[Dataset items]
---+---

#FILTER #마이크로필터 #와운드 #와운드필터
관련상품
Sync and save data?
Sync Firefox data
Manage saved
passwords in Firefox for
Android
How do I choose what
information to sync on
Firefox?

---+---

#### WHAT IS BEING ASKED
Render every line of text in the records above as a JSON list of strings, with one string per line and blank lines omitted.

#### EXERCISE ANSWER
[
  "#FILTER #마이크로필터 #와운드 #와운드필터",
  "관련상품",
  "Sync and save data?",
  "Sync Firefox data",
  "Manage saved",
  "passwords in Firefox for",
  "Android",
  "How do I choose what",
  "information to sync on",
  "Firefox?"
]